Quantum dots (QD) are nanoparticles with a unique feature, i.e., they can generate more than one electron for every absorbed photon. A recent report showed that QD sensitization could increase the light absorption and electronic transmission of photocatalysts. For example, C dots can enhance the performance of many photocatalysts, such as g-C3N4, TiO2 and Bi2MoO6, because of their ultrafast electron transferability [21,22,23]. The presence of CdS-QDs can favor the electron transfer and enhance the photoactivity of Zn1−xCdxS [24]. However, in all previous studies, the enhancement mechanism of photoactivity that is induced by the QDs sensitization is still in dispute. Some previous studies showed that the interfacial electron transfer from QDs to photocatalysts was due to the quantum confinement effect, whereas other previous studies consider that QDs can capture the photogenerated electrons and inhibit the recombination of electron-hole pairs [25,26]. Therefore, finding out how QDs will influence the photoreactivity of photocatalysts is considerably important, but challenging.
Some studies have demonstrated that the existence of noble metal on the surfaces of g-C3N4 particles could improve the photocatalytic activity of g-C3N4 by inhibiting the recombination of photoinduced electron-hole pairs [27,28,29]. However, few research works carefully studied the photocatalytic activity of g-C3N4 when it was modified by noble metal QDs. Although noble metals were often deposited on g-C3N4 surfaces, the sizes of these metals were larger than that of QDs. In view of the advantages of noble metals and QDs for g-C3N4 photocatalytic activity, we speculate that noble metal QD modification will be more effective than noble metal partials to improve the g-C3N4 photocatalytic activity. In this study, we have successfully prepared g-C3N4, which was modified with palladium QDs (PQDs), by a chemical reduction method for the first time. The resulting materials were carefully characterized and then used for the photocatalytic removal of organic NO under visible light irradiation. A series of experiments was designed to clarify the roles of PQDs on g-C3N4 photocatalysis under visible light. The reasons for the enhancement of the photocatalytic activity were analyzed in detail.
2. Experimental Section
2.1. Synthesis of Photocatalysts
Graphitic carbon nitride (g-C3N4) was prepared by calcining melamine in an alumina crucible with cover at 500 °C for 2 h and with an initial heating rate of 20 °C/min. This melamine was further calcined at 520 °C for 2 h. This procedure was similar to our previous paper [30].
PQDs-modified g-C3N4 was synthesized by an in situ chemical reduction method. In a typical synthetic procedure, the as-prepared g-C3N4 powder was added to 50 mL PdCl2 solution (0.5 g/dm3). After 20 min, the suspension was centrifuged and washed by distilled water many times. Then, the suspension was added to 50 mL of NaH2PO2·2H2O solution (20 g/dm3) under stirring. When it was stirred for 20 min, the suspension was centrifuged and washed thoroughly with distilled water. Finally, the sample was dried at 50 °C in a vacuum drying chamber. The final sample was denoted as PQDs-g-C3N4.

++++++++

TO DO:
A – List every photocatalyst that the quantum dot passage says C dots can enhance.
B – Reproduce the rows from the first one through the line containing "genus: Pachypleurum", swapping "common name" for "vernacular name". Give only those lines.

++++++++

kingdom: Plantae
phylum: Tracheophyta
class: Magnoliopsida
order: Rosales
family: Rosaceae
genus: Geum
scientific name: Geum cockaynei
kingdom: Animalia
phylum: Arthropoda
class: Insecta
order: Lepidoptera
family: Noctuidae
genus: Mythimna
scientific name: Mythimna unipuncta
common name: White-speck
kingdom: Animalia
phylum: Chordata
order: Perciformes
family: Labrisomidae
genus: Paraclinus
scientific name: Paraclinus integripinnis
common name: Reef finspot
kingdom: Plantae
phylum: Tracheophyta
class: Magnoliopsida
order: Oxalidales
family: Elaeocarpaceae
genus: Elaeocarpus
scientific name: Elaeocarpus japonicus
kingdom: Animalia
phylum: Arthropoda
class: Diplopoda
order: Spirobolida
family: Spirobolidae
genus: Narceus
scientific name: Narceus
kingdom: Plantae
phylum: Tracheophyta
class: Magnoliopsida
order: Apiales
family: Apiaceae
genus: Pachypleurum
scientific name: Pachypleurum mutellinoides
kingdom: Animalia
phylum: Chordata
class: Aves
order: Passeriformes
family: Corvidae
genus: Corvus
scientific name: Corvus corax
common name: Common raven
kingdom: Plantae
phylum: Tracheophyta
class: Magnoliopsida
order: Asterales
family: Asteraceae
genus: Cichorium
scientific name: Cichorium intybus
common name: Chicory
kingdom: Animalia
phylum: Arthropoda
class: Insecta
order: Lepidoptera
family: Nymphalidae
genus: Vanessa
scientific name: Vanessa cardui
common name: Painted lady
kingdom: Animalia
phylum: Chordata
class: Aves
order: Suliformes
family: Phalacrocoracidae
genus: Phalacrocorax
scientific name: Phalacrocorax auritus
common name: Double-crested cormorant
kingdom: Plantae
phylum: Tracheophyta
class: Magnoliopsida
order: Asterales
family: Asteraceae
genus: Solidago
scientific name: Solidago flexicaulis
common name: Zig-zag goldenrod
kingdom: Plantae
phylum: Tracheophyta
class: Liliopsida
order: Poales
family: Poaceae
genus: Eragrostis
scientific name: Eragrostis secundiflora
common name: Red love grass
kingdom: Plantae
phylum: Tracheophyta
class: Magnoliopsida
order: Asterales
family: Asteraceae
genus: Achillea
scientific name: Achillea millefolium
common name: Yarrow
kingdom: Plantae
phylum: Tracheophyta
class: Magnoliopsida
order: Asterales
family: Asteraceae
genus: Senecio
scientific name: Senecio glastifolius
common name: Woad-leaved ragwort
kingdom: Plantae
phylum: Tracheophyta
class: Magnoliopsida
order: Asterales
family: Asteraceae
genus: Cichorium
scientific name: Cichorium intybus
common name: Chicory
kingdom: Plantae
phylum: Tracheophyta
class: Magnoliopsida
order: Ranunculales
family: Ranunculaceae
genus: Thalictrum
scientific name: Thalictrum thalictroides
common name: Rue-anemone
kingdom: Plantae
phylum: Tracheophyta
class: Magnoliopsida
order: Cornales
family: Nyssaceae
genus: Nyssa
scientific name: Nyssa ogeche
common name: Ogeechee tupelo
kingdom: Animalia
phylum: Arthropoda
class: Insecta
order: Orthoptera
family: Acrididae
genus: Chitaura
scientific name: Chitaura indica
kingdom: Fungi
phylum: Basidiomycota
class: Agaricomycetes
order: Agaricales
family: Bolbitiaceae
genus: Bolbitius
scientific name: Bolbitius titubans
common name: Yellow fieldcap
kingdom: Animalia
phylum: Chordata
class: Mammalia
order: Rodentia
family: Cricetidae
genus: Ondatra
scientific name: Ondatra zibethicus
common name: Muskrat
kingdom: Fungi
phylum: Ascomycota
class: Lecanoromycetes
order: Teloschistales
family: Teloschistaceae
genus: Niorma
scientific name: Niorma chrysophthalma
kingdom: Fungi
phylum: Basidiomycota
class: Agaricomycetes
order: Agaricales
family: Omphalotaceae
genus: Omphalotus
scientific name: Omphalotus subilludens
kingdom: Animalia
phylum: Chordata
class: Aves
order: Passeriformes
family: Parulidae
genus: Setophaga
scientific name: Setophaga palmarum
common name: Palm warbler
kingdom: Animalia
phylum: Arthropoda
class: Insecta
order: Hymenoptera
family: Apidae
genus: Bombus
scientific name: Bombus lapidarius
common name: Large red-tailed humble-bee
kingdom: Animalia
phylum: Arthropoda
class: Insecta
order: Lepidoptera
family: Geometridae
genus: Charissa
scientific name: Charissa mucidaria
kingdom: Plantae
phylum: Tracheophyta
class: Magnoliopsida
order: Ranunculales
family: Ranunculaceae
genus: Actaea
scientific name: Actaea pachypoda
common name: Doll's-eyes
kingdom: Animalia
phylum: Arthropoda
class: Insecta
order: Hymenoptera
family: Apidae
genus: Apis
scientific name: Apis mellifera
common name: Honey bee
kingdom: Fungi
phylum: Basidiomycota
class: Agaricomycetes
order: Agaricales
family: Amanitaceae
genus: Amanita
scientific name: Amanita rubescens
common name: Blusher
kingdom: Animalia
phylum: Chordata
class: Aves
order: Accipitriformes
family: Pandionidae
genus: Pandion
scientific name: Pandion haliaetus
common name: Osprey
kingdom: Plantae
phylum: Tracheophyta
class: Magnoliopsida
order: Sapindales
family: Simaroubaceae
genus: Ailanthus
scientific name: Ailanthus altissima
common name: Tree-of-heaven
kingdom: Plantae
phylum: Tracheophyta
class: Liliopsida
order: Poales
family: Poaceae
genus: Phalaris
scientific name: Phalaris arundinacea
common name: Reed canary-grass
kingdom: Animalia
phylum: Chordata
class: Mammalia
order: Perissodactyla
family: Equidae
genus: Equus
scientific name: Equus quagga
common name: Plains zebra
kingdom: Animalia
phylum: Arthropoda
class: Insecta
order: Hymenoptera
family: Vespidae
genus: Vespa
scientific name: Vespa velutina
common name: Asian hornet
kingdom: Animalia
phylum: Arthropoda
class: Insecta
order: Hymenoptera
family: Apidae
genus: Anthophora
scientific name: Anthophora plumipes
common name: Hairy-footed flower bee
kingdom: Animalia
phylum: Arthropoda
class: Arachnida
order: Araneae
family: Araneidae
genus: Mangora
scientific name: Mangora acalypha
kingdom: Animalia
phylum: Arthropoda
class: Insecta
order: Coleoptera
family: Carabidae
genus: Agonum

++++++++

RESPONSES FOR EACH TASK:
A – g-C3N4, TiO2, Bi2MoO6

B –
kingdom: Plantae
phylum: Tracheophyta
class: Magnoliopsida
order: Rosales
family: Rosaceae
genus: Geum
scientific name: Geum cockaynei
kingdom: Animalia
phylum: Arthropoda
class: Insecta
order: Lepidoptera
family: Noctuidae
genus: Mythimna
scientific name: Mythimna unipuncta
vernacular name: White-speck
kingdom: Animalia
phylum: Chordata
order: Perciformes
family: Labrisomidae
genus: Paraclinus
scientific name: Paraclinus integripinnis
vernacular name: Reef finspot
kingdom: Plantae
phylum: Tracheophyta
class: Magnoliopsida
order: Oxalidales
family: Elaeocarpaceae
genus: Elaeocarpus
scientific name: Elaeocarpus japonicus
kingdom: Animalia
phylum: Arthropoda
class: Diplopoda
order: Spirobolida
family: Spirobolidae
genus: Narceus
scientific name: Narceus
kingdom: Plantae
phylum: Tracheophyta
class: Magnoliopsida
order: Apiales
family: Apiaceae
genus: Pachypleurum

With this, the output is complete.